[Excerpts from a dataset]
Start of Block
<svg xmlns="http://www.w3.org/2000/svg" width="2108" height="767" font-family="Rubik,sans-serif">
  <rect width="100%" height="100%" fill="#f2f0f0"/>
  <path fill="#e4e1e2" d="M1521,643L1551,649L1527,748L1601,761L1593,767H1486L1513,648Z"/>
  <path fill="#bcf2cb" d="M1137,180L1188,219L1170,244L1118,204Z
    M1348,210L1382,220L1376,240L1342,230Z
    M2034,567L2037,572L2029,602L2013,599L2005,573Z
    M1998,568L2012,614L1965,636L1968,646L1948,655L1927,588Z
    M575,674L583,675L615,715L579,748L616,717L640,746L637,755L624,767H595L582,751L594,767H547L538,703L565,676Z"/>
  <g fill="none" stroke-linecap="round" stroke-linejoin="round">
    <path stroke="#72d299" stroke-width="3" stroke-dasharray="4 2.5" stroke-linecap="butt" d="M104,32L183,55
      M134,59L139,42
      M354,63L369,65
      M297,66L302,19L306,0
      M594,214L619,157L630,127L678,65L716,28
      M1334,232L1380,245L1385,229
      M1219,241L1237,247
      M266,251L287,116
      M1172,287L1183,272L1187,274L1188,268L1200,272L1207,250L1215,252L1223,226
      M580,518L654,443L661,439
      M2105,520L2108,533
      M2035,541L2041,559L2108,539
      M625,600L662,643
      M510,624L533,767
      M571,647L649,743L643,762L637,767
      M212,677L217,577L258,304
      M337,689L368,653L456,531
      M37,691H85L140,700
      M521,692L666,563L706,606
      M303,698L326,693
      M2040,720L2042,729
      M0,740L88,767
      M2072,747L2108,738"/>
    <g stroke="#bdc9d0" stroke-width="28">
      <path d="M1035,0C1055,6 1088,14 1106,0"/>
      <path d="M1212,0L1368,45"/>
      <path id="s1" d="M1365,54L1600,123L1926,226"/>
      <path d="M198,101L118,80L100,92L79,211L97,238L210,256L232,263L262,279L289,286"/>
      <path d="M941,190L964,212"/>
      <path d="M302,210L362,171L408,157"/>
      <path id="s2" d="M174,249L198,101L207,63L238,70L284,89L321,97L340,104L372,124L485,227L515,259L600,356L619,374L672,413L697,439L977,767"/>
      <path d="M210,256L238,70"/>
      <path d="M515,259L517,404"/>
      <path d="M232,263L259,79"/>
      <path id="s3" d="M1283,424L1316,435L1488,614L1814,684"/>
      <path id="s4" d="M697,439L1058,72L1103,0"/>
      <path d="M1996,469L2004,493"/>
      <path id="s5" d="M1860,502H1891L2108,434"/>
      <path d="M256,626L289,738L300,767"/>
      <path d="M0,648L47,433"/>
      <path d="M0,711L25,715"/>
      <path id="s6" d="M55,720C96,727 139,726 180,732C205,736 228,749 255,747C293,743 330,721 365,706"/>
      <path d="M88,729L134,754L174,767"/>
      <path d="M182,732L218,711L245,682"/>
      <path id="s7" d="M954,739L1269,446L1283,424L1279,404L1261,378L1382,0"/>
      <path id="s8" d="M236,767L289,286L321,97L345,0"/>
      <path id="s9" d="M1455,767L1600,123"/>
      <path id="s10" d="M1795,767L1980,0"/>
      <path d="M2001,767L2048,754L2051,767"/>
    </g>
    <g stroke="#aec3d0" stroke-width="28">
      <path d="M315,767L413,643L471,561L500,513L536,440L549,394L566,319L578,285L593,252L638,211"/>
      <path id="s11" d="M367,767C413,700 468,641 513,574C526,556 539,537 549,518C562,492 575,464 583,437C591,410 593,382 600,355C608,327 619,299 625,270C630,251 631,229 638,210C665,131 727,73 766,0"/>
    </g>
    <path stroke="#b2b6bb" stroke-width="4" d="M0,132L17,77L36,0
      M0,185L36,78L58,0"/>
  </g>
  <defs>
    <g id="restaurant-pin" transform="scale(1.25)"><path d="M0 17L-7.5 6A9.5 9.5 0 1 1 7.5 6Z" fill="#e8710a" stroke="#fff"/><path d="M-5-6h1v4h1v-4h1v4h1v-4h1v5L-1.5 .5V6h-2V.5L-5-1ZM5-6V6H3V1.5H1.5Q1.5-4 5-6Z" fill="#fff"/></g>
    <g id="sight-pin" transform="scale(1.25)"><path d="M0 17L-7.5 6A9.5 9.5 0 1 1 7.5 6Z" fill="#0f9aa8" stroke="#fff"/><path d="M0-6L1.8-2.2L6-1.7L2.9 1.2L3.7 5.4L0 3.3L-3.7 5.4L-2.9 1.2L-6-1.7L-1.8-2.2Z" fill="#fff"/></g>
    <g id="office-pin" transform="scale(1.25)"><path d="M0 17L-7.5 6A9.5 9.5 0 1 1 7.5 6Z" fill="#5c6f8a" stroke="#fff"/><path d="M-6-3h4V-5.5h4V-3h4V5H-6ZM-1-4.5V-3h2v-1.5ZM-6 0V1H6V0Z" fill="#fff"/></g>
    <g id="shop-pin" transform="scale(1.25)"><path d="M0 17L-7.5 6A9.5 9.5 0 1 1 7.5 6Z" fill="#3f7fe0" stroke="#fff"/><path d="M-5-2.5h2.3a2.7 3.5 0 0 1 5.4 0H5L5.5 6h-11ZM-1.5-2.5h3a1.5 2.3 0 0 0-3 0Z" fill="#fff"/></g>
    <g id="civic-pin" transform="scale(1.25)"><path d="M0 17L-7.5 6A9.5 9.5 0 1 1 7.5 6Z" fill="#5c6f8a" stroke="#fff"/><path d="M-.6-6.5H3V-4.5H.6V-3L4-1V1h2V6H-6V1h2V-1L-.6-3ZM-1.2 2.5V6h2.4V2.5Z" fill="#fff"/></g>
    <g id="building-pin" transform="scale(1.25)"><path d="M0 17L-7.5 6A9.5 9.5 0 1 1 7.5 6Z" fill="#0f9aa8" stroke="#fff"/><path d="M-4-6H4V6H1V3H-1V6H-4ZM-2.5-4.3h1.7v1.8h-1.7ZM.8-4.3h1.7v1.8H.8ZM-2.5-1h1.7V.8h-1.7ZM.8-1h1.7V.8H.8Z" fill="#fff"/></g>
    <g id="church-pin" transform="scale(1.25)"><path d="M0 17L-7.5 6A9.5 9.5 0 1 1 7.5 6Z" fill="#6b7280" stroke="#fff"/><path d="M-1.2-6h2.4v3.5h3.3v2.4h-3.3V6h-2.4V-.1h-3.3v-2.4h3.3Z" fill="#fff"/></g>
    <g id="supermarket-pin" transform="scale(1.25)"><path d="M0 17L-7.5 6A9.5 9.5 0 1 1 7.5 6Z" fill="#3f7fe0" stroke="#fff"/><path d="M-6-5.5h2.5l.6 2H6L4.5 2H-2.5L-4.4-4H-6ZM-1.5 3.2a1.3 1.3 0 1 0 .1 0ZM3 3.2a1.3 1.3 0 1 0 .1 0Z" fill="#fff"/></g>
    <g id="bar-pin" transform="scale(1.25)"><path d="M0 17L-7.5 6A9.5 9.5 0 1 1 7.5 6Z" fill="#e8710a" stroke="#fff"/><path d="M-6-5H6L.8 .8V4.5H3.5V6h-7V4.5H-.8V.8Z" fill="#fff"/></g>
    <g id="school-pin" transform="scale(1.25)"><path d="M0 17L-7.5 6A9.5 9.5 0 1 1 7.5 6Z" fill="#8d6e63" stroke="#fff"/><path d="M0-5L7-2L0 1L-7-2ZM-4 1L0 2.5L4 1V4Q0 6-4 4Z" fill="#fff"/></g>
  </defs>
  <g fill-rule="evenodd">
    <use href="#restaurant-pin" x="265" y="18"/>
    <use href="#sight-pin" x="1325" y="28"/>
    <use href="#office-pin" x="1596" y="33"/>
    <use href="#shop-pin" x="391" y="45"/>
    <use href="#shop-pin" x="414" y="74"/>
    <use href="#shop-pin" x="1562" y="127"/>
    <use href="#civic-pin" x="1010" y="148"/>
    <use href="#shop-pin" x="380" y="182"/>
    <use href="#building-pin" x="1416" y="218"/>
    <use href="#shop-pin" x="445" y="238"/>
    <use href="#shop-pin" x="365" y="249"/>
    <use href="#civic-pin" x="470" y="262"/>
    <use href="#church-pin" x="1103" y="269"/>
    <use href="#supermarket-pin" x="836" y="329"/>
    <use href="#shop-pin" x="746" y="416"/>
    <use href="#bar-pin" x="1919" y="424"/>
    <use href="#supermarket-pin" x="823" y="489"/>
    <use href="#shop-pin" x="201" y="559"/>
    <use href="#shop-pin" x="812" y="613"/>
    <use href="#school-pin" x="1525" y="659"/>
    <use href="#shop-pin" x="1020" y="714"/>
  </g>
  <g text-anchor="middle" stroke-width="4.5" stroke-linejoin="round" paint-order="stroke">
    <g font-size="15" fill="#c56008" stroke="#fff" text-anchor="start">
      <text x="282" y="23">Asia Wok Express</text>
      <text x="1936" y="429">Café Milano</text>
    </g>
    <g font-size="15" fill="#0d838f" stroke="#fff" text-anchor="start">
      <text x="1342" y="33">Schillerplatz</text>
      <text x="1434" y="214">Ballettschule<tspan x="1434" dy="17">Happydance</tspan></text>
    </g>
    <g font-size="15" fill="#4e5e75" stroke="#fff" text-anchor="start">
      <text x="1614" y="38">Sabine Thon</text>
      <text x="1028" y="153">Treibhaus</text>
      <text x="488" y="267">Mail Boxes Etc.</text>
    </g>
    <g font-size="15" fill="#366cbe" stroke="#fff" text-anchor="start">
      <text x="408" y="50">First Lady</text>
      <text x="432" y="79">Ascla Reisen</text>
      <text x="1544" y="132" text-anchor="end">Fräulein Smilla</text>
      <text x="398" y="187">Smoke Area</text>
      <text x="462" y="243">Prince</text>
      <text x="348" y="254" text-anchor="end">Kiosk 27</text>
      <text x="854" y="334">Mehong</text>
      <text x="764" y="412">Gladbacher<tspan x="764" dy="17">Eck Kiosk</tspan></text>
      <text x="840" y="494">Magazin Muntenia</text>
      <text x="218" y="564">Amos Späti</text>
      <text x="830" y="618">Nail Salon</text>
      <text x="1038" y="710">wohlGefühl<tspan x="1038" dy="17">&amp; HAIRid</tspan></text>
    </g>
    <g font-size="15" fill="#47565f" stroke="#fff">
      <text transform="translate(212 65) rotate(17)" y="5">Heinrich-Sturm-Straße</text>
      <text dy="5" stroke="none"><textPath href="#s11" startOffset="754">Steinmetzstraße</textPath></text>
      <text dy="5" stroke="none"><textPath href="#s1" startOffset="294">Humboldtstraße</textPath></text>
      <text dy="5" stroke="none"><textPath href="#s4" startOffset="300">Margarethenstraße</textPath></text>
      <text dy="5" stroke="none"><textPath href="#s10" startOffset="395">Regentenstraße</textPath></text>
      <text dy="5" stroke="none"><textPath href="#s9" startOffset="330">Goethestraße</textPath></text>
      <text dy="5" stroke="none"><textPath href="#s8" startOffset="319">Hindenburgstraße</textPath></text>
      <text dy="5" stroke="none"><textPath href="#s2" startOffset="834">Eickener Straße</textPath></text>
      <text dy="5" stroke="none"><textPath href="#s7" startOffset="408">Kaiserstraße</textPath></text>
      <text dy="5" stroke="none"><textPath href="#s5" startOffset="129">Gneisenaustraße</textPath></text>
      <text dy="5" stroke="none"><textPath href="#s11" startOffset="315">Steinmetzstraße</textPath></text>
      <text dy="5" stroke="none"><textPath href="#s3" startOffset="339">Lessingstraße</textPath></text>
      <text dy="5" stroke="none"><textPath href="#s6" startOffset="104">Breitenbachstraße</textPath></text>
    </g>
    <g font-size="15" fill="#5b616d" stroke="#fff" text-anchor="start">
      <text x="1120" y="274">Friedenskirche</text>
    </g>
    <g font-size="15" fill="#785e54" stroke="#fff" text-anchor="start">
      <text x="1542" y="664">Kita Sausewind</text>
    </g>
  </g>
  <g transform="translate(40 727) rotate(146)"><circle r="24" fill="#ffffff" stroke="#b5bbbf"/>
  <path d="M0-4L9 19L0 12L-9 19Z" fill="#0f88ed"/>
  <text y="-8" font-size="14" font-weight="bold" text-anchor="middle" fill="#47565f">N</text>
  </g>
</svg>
End of Block
■ **TASK OBJECTIVE**
Wherever the string "linecap" appears in a line of the records, copy that line.

■ **TASK ANSWER**
  <g fill="none" stroke-linecap="round" stroke-linejoin="round">
    <path stroke="#72d299" stroke-width="3" stroke-dasharray="4 2.5" stroke-linecap="butt" d="M104,32L183,55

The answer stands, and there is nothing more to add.